Prime Minister Saara Kuugongelwa Amadhila has emphasised the importance of Africans taking responsibility for the custodianship and management of their mineral resources.

She delivered these remarks during the official opening of the Colloquium of African Geology in Windhoek.

Prime Minister Amadhila's statement aligns with Africa's ambitions to position itself as a global economic powerhouse, as outlined in the AU Agenda 2063.

"It is therefore reassuring to see a large gathering of African scientists under one roof striving for sustainable development and generating solutions for Africa.
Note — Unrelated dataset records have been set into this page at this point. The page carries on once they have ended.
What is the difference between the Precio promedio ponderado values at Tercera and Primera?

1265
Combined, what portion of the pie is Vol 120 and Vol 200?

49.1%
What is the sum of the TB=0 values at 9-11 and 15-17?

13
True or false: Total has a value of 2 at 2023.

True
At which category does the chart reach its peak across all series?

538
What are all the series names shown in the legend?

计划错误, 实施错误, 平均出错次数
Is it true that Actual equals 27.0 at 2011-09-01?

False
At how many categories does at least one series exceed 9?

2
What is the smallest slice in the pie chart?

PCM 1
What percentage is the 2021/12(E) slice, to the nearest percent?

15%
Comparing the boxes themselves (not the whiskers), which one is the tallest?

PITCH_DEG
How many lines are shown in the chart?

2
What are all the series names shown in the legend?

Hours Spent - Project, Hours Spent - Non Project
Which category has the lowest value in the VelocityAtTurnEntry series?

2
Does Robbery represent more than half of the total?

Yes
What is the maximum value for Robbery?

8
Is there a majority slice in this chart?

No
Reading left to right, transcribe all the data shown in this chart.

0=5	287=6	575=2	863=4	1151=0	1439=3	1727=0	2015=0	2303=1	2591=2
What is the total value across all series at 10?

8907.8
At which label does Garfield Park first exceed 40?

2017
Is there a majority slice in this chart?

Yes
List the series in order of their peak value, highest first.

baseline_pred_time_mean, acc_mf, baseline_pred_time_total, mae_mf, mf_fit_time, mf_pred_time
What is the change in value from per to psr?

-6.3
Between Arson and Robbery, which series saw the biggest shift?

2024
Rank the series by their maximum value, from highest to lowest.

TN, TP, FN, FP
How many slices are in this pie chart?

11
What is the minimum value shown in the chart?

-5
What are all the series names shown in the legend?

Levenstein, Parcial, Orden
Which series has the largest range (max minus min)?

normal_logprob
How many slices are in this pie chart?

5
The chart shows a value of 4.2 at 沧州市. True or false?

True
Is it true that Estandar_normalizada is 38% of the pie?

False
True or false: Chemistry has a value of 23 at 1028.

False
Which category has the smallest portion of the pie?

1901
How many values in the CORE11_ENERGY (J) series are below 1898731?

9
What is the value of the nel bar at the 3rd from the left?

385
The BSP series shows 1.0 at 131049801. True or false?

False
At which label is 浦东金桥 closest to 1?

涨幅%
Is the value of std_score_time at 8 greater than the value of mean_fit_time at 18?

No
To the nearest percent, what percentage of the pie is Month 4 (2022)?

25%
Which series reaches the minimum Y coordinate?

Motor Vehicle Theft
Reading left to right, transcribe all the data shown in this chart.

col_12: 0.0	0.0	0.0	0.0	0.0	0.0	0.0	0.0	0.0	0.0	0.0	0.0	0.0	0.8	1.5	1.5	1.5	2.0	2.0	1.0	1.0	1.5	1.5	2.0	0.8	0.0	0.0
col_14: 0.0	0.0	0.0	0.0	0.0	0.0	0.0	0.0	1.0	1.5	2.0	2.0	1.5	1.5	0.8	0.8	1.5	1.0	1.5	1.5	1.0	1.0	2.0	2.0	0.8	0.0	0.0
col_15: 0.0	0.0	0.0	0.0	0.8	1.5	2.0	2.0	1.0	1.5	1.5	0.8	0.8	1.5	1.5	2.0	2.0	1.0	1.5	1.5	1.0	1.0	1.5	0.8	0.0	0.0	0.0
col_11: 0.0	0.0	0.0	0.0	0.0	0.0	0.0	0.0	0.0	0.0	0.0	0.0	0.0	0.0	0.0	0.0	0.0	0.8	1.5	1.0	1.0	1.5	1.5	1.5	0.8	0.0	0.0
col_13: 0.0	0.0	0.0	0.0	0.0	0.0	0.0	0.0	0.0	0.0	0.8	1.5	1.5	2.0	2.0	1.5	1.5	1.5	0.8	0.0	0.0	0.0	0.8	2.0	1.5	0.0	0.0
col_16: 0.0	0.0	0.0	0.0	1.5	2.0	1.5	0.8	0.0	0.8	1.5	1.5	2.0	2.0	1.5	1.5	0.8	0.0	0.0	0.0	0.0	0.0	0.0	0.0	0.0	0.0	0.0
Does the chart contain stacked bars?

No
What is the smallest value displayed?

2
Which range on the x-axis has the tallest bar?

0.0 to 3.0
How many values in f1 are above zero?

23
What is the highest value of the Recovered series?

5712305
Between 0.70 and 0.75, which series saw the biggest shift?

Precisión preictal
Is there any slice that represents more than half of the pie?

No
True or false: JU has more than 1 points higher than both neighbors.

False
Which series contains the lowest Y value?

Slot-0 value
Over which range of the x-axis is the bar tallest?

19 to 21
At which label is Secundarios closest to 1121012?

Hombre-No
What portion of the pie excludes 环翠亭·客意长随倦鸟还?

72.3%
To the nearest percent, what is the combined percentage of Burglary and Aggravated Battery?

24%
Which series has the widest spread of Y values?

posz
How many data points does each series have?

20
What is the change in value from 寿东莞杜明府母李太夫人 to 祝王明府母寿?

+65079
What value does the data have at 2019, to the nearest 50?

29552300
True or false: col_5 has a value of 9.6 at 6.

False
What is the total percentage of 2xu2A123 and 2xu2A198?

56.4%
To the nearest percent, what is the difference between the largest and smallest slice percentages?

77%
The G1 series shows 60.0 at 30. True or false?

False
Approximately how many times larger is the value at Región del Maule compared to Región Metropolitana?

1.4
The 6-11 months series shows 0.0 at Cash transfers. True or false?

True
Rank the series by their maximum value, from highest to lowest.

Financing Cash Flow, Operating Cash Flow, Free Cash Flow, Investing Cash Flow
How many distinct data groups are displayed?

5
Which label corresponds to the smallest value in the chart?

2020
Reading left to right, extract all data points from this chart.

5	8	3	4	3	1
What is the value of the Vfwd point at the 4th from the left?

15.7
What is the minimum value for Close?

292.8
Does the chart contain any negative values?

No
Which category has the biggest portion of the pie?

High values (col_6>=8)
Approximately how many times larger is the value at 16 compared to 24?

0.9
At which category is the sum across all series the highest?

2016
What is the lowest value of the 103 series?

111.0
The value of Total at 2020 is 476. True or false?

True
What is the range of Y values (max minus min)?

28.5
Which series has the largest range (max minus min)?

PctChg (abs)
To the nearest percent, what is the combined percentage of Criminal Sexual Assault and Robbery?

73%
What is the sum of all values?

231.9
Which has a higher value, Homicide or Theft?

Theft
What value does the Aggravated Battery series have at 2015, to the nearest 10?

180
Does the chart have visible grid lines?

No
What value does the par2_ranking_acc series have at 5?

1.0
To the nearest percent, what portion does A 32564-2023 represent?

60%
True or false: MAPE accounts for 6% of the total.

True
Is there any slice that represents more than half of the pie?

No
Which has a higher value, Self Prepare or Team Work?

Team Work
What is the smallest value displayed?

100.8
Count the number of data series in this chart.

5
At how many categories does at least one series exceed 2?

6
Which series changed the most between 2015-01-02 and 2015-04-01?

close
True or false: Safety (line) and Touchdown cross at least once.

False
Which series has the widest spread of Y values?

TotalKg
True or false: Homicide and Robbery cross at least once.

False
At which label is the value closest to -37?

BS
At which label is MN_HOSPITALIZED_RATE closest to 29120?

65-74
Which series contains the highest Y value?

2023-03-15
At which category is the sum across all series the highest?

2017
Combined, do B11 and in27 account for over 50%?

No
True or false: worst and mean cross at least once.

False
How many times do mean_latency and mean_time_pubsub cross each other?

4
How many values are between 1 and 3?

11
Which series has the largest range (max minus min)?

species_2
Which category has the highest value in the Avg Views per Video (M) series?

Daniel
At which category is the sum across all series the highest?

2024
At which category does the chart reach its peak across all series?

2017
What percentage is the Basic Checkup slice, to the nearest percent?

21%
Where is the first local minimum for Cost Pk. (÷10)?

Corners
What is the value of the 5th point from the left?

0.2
It is my expectation that the participants will own the stewardship of the African continent towards the realisation of its vision."

The colloquium, which brought together key stakeholders and experts in the geoscience field, focused on the theme of "the earth sciences and African development."

"In realisation of the imaging linking research, innovation, industry, and society, the GACf, while maintaining our strong scientific research orientation, is also getting more involved in reshaping arts, science, and professionalism for the benefit of all," said Professor Olugbenga Okunlola, President of the Geological Society of Africa (GSAf).

This gathering serves as a platform to foster harmonious continental sustainable resource management and elevate geoscientific research.

Experts at the event are working towards generating solutions that will benefit Africa's extractive sector, with a strong emphasis on the involvement of law and policy experts.

The Colloquium of African Geology is a collaborative effort organised by the Ministry of Mines and Energy in partnership with various national and international stakeholders.

It represents a crucial step towards ensuring Africa's mineral resources are harnessed for the continent's development and the well-being of its people.